The restoration work on an historic home requires the approval of the Carson City Historical Resources Commission (HRC), made up of seven members who serve four-year terms to review the remodeling, approve designs of buildings and deliberate plans or proposals on property tax deferments, grant opportunities or other funding needs.
HRC members safeguard projects brought before them and ensure compliance, Heather Ferris, Carson City planning manager, told the Appeal.
In June, the HRC reviewed a request for an historic tax deferment excluding the garage on McFadden’s property.
The following month, the commission twice reviewed McFadden’s plans to replace windows on the eastern side of the house, replace sliding glass doors with French doors, add a front drive gate and provide landscaping on the property.
Ferris said HRC applications are free of charge for property owners, and they need to add clear project descriptions for the committee members. Most upgrades are to modernize a property or make a home energy-efficient while preserving the character of the neighborhood, she said. There are a handful of companies from which property owners can purchase items that offer windows with the higher energy standards or doors that adhere to the municipal code or guidelines and retain the property’s style.
“Maybe you don’t have to replace all of them and blend them together, and the man on the street wouldn’t know the difference,” Ferris said. “…It seemed that folks were happy that somebody’s taking an interest in bringing the property back to life.”
Determining next steps
HRC documents state a site visit had been conducted on the home in May and inspectors found it to be in good condition. The house, representing early Greek Revival style and a transition between the Governor’s Mansion, has been altered with window replacements or changes to the porch throughout the years. Its garage is not considered a contributing building to the West Side Historic District’s National Register of Historic Places nomination.
Going before the HRC was one of McFadden’s first tasks to make sure the house remains within the guidelines of the West Side Historic District.
“There’s an air conditioner sticking out in front of the house that’s unsightly, and you have to have permission to remove anything like that or anything that might be changing the property from a historical perspective,” McFadden said. “My goal is to restore it back to its former glory.”
But the process takes time and money, and she said it’s been slow work to revive the home. She also sought to make the repairs before the winter weather arrived.
Part of her mission in purchasing the house wasn’t just to freshen its appearance but to restore the name of it on the plaque from the T.B. Rickey to the Hannah Clapp House in remembrance of her contributions to Carson City.
One of the remaining elements now is to ensure the plaque out front reflects Clapp’s name, a process for which Tytell said he would coordinate with Lisa McFadden and Jean-Guy Tanner Dubé, National and State Register of Historic Places coordinator and Historic Preservation Specialist 2 to rectify soon.

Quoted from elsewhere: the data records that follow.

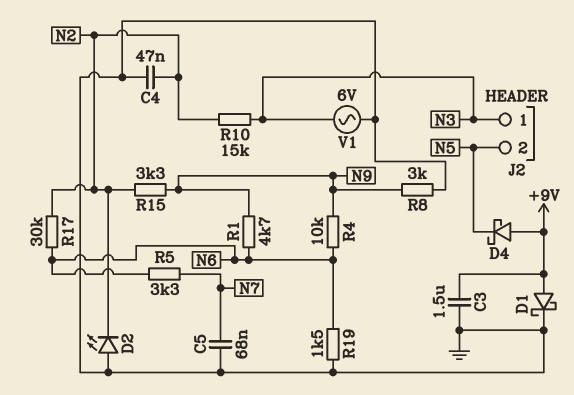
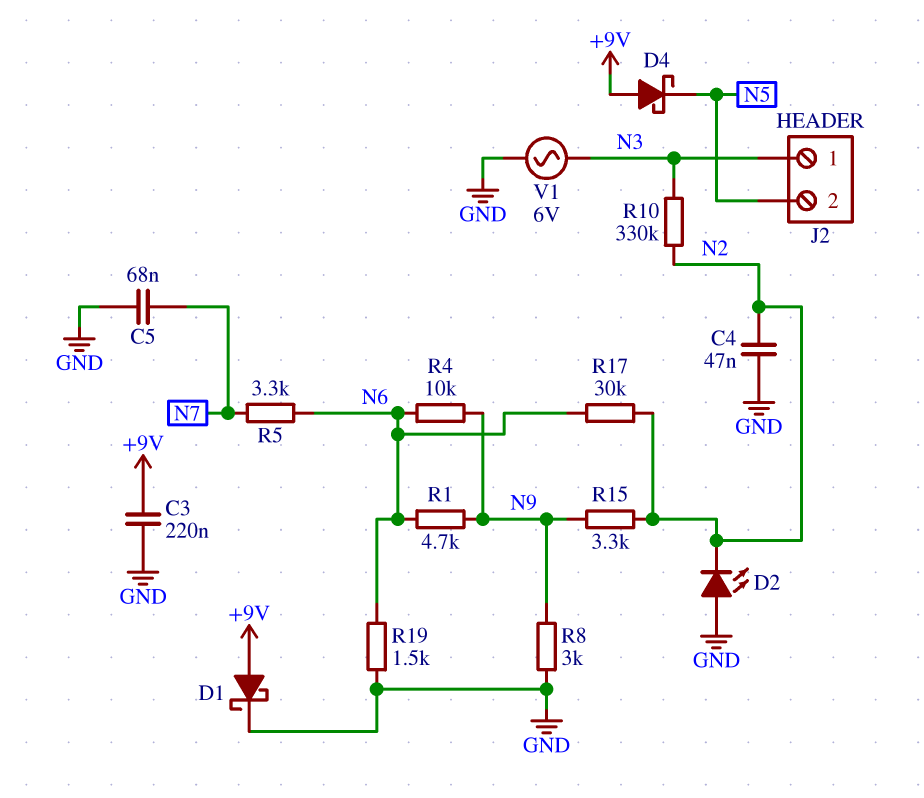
C3: 1.5uF (+9V, GND) -> 220nF (+9V, GND)
R10: 15k (N2, N3) -> 330k (N2, N3)

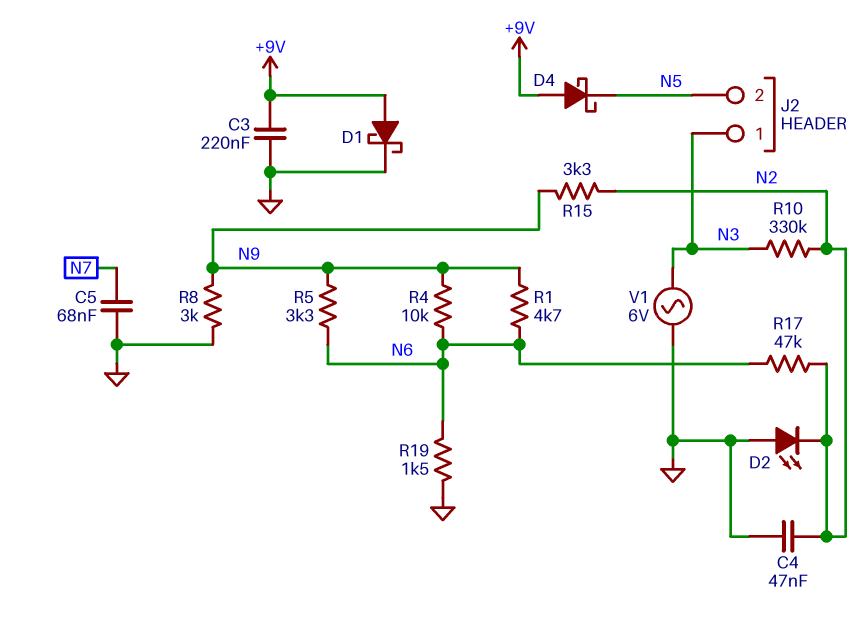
R5: 3.3k (N6, N7) -> 3.3k (N6, N9)
R17: 30k (N2, N6) -> 47k (N2, N6)

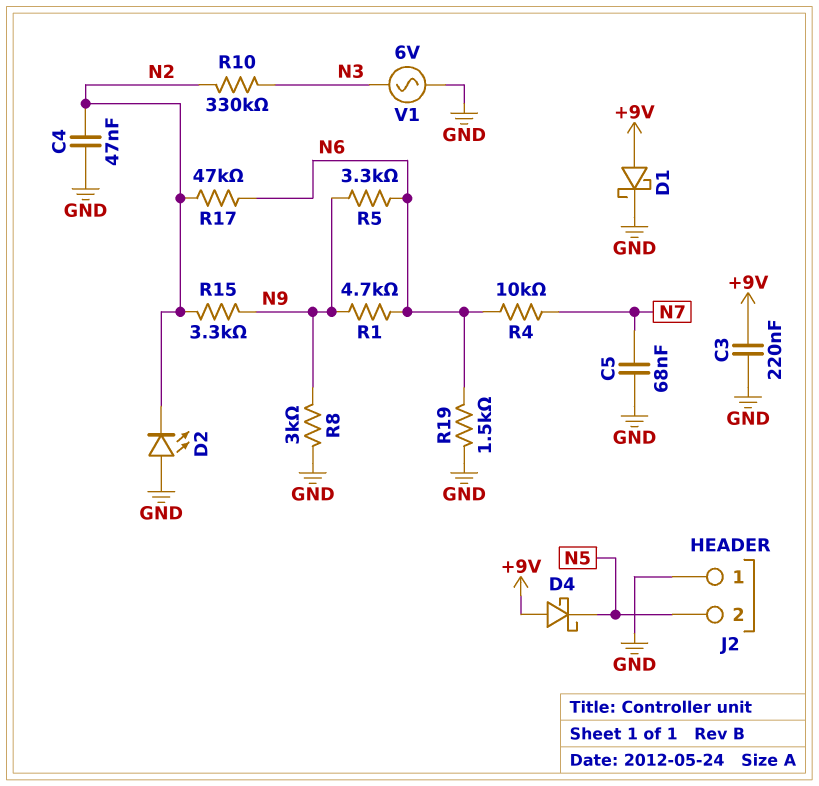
J2 pin 1: N3 -> GND
R4: 10k (N6, N9) -> 10k (N6, N7)

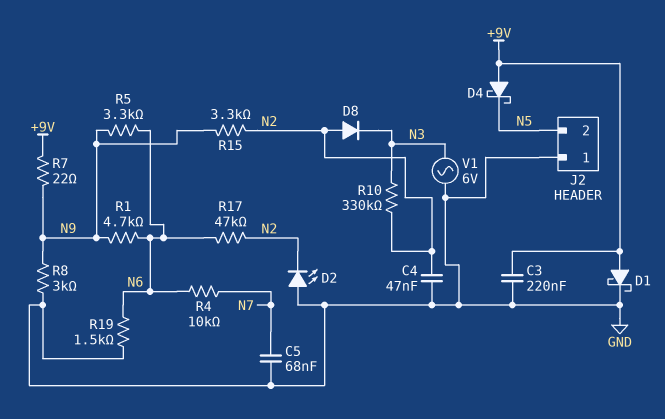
D8: none -> diode (A N2, K N3)
R7: none -> 22 (+9V, N9)

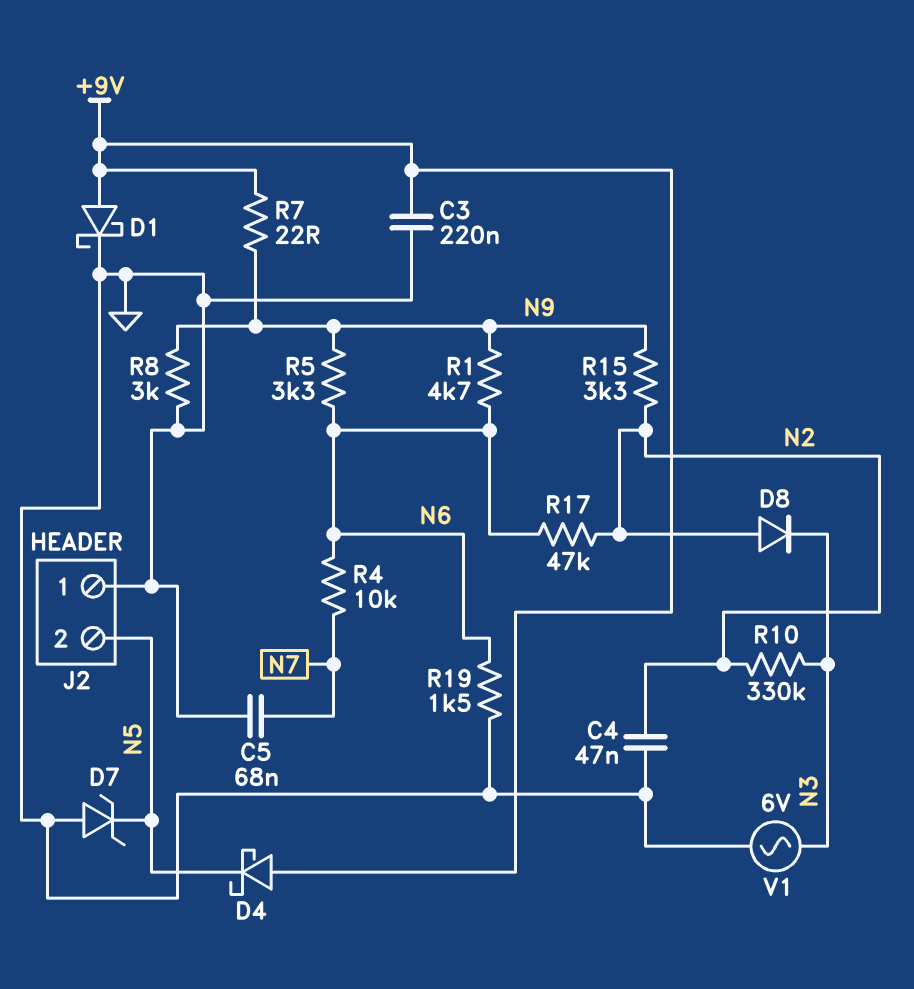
D2: LED (A GND, K N2) -> none
D7: none -> zener (A GND, K N5)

“(Clapp) did so many things to make Carson City a better place that they named the house after her,” she said. “…I didn’t make a ton of money, being a professor, over the years. I’m just doing a little at a time. It’s very expensive. But I’m doing the best I can.”
There has been positive reaction to McFadden’s investment in the Mountain Street house, and she considers it an honor to improve the neighborhood.
“It seemed that folks were happy that somebody’s taking an interest in bringing the property back to life,” she said.